Chavez has taken that word – democracy. He has all power and control and he calls it democracy. In Venezuela the people are broken under that hypocrisy. Broken or as desensitized as the woman I heard complaining about having to disrupt her plans in order to attend the funeral of another of her brothers.
Josephina looked sad and confused. We were sitting together on a small couch by now. “I want to read this.” She said. “I have university training in sociology and psychology from Venezuela. I’ve always been completely fascinated by the way people behave. I’m here because I want to be more free to live – more free to change. It will be good to know what Americans say about this thing that, one way or another, we all must do.”
Yesterday I heard the story of Josephina in Oxford. The day before, an older Lebanese man navigated with his cane around the corner where I stood considering fruit and nut mixes in a Morrison’s Supermarket in Leeds. Stern and with no change in expression, the man warned me against buying from this display. “The Lebanese stores have half the price and twice the quality. There are many good reasons to take money to family businesses. You must think of this.”

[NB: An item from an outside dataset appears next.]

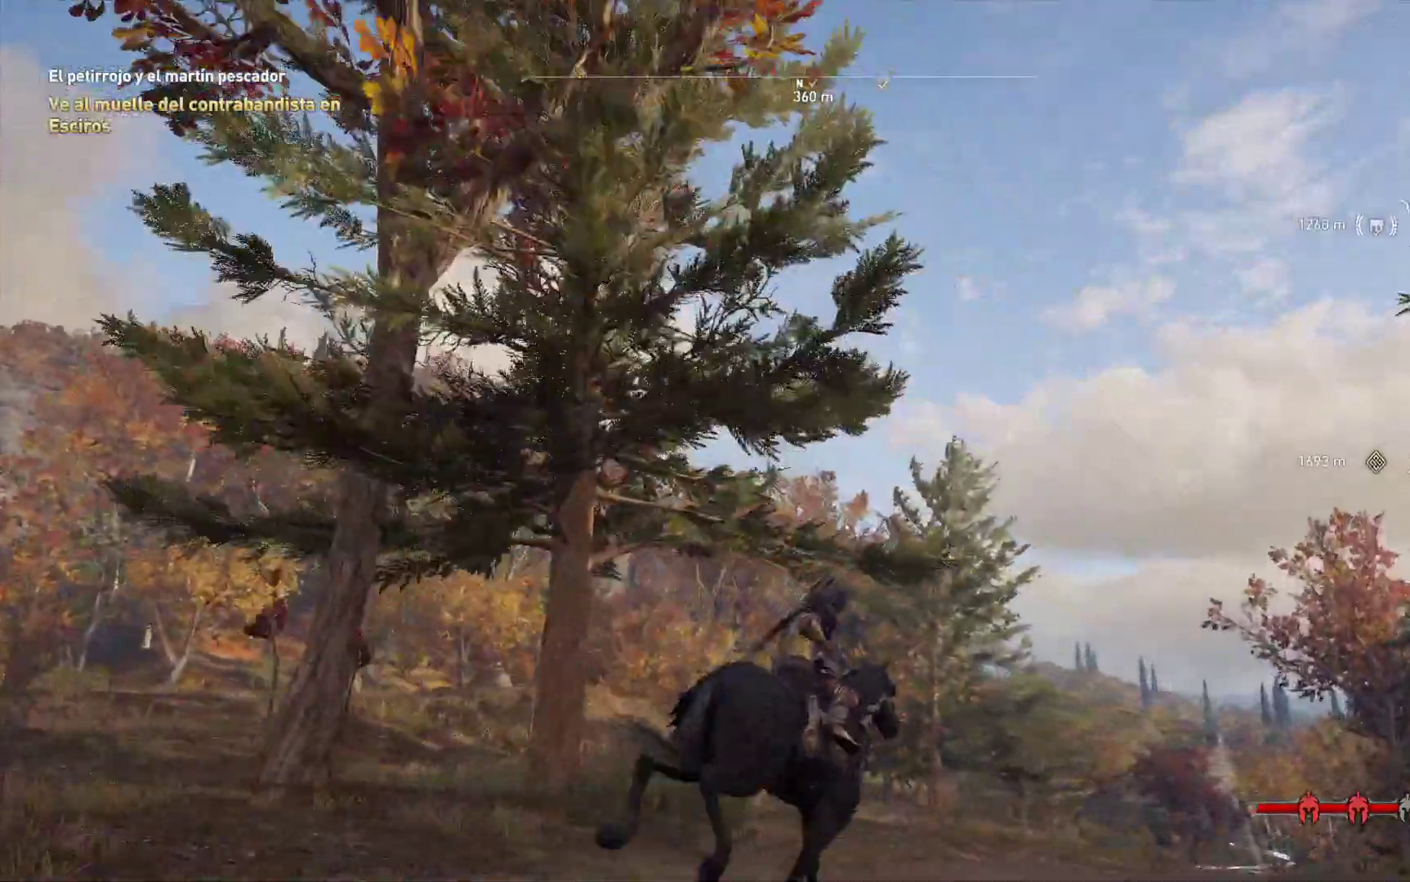
Gameplay with a controller (Xbox layout); each line is a JSON object with the inputs held at the frame after it. "events" lists button and stick changes between this image and that frame as [ms after this image, input, new state], when the widget could be followed in between.
{"buttons": [], "left_stick": "center", "right_stick": "center", "events": [[167, "right_stick", "down"], [233, "right_stick", "down-right"], [483, "right_stick", "center"]]}
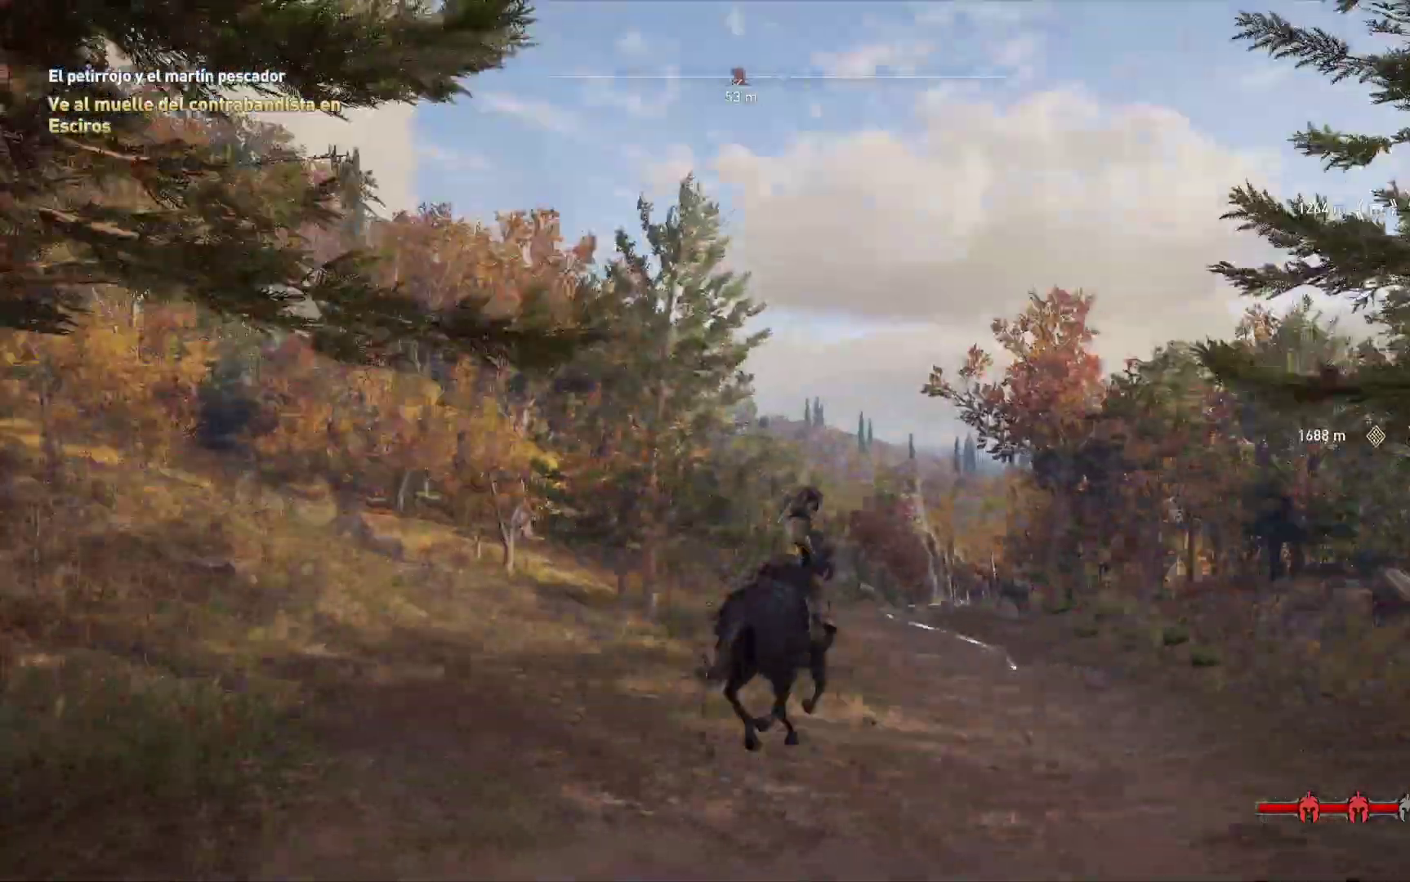
{"buttons": [], "left_stick": "center", "right_stick": "center", "events": []}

I thanked him. I thanked Josephina. There are many good reasons.
And as ever, there is change. Throughout the change human relationship persists. It is most often benign and seemingly disinterested. When we engage one another our relating is more likely to be allied, mutual, of kindness, and even of love than to be cruel and of estrangement. Both ways most certainly exist. But noticing and tending of our kinship seems vital – or at least quite wise – to ensure we can continue enduring, even correcting, and even perhaps preventing the fits of destruction that more easily demand our attention.
This change and our relatedness are everywhere. They are not theory. They are directly evident every day with every person we encounter. As I say, don’t believe me about any of this. Check it out for yourself. It may be the investigation of a lifetime.